Stewart married a widow, Alice Gerry Patterson, who had a daughter named Annah St. Claire. In January 1895, the Stewarts invited 700 guests to stop by and say hi during Claire’s four-hour debutante presentation in the big house.

Four years later, an Italian aristocrat, Count Cesare da Conturbia, wooed Claire and married her in the big house. The couple lived in the count’s villa near Milan. (I note that Claire’s father was a nephew of Betsy Patterson, who nearly a century earlier had married Napoleon Bonaparte’s kid brother, Jerome. I don’t know if Claire becoming a contessa was a case of “keeping up with Betsy” — hard to tell from a distance of 124 years — but I certainly relish the prospect.)

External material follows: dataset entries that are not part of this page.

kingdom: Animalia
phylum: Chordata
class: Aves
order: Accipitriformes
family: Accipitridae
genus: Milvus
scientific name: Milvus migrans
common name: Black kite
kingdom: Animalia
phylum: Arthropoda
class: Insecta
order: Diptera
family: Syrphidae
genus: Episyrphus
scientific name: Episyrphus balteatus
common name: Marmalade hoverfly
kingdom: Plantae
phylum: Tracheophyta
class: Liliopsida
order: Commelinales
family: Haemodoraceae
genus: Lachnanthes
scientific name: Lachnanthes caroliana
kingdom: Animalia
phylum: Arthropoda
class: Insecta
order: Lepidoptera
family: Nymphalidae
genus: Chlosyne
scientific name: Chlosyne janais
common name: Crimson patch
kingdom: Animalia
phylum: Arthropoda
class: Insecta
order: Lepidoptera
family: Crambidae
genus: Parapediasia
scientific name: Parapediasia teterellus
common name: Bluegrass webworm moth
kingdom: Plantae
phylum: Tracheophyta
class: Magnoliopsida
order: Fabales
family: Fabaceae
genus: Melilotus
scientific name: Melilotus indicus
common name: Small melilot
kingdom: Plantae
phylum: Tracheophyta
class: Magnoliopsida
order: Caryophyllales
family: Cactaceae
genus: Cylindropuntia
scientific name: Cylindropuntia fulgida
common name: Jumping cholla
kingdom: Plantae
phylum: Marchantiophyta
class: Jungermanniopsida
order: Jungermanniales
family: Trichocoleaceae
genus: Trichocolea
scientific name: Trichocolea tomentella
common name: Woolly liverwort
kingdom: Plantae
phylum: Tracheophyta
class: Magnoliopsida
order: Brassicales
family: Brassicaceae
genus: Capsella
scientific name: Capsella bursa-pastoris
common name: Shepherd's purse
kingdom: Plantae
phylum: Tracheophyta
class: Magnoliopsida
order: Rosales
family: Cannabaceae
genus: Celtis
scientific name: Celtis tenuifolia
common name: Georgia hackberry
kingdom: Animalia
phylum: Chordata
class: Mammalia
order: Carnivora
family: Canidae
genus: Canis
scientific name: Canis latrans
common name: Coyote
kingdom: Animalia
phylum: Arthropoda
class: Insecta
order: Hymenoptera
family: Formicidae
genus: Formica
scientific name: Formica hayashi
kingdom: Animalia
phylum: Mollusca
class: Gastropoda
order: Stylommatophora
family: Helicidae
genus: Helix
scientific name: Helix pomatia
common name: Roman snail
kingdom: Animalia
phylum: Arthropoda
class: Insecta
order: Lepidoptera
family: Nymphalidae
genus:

In 1910, the year the Baltimore City Council passed the racist ordinance that codified segregation in housing, David Stewart made an extraordinary public statement. In Sun stories reporting on a “Negro invasion” in parts of Baltimore, Stewart said he would gladly have Black people as neighbors. “The sooner people realize it is no disgrace to live next door to negroes, the better it will be for Baltimore,” he said. “The negro hullabaloo is all nonsense. … They make good neighbors, and as there are hundreds of vacant houses because of the migration to the suburbs and country, why not have these same vacant houses occupied?” It’s difficult to say what the reaction was — hard to tell from a distance of 113 years — but I can’t imagine the city council named him Baltimorean of the Year.

In 1913, the Stewarts had a secret divorce and, a year later, each turned up with new spouses. Mrs. Stewart married a New Yorker named Francis Griswold, a cousin of her second husband, while Mr. Stewart, then 57, married his 30-year-old stenographer, Edith Davis. However, the new Mrs. Stewart died in Paris during the couple’s honeymoon. Her mother told The Sun that her daughter had overdosed on painkillers she had been taking since having surgery. As if to dash any suspicions of foul play, she said of her son-in-law: “No better man ever lived.” It’s difficult to say whether that’s true — hard to tell from a distance of 109 years — but David Stewart certainly left a few fingerprints on Baltimore and the mansion at Charles and Preston.

I believe we have given Sal and Meenu Choudhary enough material to theme their new project. My job is done here.